/---

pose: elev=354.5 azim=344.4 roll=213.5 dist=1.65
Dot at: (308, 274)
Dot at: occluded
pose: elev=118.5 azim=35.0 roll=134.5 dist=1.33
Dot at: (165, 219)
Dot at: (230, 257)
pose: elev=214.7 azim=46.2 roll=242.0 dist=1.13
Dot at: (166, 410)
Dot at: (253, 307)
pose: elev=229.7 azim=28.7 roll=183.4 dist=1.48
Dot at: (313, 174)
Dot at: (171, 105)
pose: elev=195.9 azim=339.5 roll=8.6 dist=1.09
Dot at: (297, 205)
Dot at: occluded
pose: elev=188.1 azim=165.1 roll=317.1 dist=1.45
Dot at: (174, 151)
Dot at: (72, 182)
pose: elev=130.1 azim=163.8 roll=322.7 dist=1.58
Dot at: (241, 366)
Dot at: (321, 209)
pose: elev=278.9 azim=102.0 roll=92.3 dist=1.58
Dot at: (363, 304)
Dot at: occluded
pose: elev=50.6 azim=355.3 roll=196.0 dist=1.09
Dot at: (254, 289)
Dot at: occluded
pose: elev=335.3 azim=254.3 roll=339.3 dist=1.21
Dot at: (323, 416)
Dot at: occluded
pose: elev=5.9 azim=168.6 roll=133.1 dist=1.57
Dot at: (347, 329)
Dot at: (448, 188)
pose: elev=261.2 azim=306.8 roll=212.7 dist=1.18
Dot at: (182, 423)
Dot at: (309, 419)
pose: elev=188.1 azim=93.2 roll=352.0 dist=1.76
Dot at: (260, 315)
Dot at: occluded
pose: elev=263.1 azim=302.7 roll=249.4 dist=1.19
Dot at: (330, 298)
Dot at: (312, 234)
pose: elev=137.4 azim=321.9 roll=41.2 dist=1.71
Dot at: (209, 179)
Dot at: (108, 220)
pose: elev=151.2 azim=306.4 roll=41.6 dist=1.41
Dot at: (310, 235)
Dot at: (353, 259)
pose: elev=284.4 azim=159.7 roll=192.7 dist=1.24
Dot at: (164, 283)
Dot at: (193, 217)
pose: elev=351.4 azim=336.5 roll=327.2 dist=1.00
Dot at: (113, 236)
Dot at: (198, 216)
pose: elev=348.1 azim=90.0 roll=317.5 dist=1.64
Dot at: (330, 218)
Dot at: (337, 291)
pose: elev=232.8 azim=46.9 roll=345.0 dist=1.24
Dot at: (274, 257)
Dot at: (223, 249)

\---

OBJECTIVE = Copy out the lines above, beginning with the line that contains "pose: elev=188.1 azim=93.2" and continuing through the final line, keeping each one identical to the original.

OUTPUT FOR THIS TASK =
pose: elev=188.1 azim=93.2 roll=352.0 dist=1.76
Dot at: (260, 315)
Dot at: occluded
pose: elev=263.1 azim=302.7 roll=249.4 dist=1.19
Dot at: (330, 298)
Dot at: (312, 234)
pose: elev=137.4 azim=321.9 roll=41.2 dist=1.71
Dot at: (209, 179)
Dot at: (108, 220)
pose: elev=151.2 azim=306.4 roll=41.6 dist=1.41
Dot at: (310, 235)
Dot at: (353, 259)
pose: elev=284.4 azim=159.7 roll=192.7 dist=1.24
Dot at: (164, 283)
Dot at: (193, 217)
pose: elev=351.4 azim=336.5 roll=327.2 dist=1.00
Dot at: (113, 236)
Dot at: (198, 216)
pose: elev=348.1 azim=90.0 roll=317.5 dist=1.64
Dot at: (330, 218)
Dot at: (337, 291)
pose: elev=232.8 azim=46.9 roll=345.0 dist=1.24
Dot at: (274, 257)
Dot at: (223, 249)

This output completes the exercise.